[TASKS]
- a) Reproduce the passage of the gun rights commentary below between "But the paper, by" and "Notable Cultural Accomplishments.", inclusive.
- b) In the gun rights commentary below, how long was the tenure as the newspaper's editorial page editor?

[TEXT SECTION]
Oh, yeah? Name one. No one on the gun rights side is focusing on that at all. This is a red herring, and a lame attempt to make gun rights opponents out to be bigots. Actually, Second Amendment proponents are defending gun rights with the same arguments they used after Columbine, etc. Now I can imagine Cho’s status as a resident alien being brought up in an immigration control context, but that would be a) distinct from any gun rights context, and b) not at all the same as zeroing in on Cho’s ethnicity.

These students were not killed by a Korean, they were killed by a 9 mm handgun and a .22-caliber handgun.

Are those our only choices? He’s trying to create a false dichotomy here: if you’re not anti-gun, you must be anti-Korean. How about, the victims were killed by a person (who happened to have been born in South Korea), who used two guns. And BTW, Mr. Plate, four teachers were killed as well as 28 students.

In the nineties, the Los Angeles Times courageously endorsed an all-but-complete ban on privately owned guns, in an effort to greatly reduce their availability.

I’m assuming that that would have been during the time period when Plate himself was the editorial page editor of the LA Times. If so, I have to applaud his breathtaking lack of humility in citing his own stance so admiringly. However, what’s so “courageous” about sticking with the same leftist orthodoxy that 99% of the MSM adheres to? What truly would have been courageous would have been for Plate or the Times to express any view on any issue than ran contrary to the prevailing politically correct consensus of the day.

By the time the series of editorials had concluded, the newspaper had received more angry letters and fiery faxes from the well-armed U.S. gun lobby than on any other issue during my privileged six-year tenure as the newspaper's editorial page editor.

But the paper, by the way, also received more supportive letters than on any other issue about which it editorialized during that era. The common sense of ordinary citizens told them that whatever Americans were and are good for, carrying around guns like costume jewelry was not on our Mature List of Notable Cultural Accomplishments.

[RECORDED DATA]
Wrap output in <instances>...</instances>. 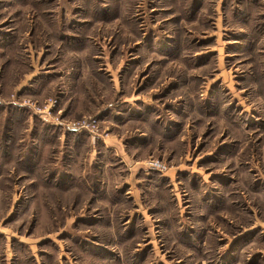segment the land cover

[RESULTS]
- a)
But the paper, by the way, also received more supportive letters than on any other issue about which it editorialized during that era. The common sense of ordinary citizens told them that whatever Americans were and are good for, carrying around guns like costume jewelry was not on our Mature List of Notable Cultural Accomplishments.

- b) Six years.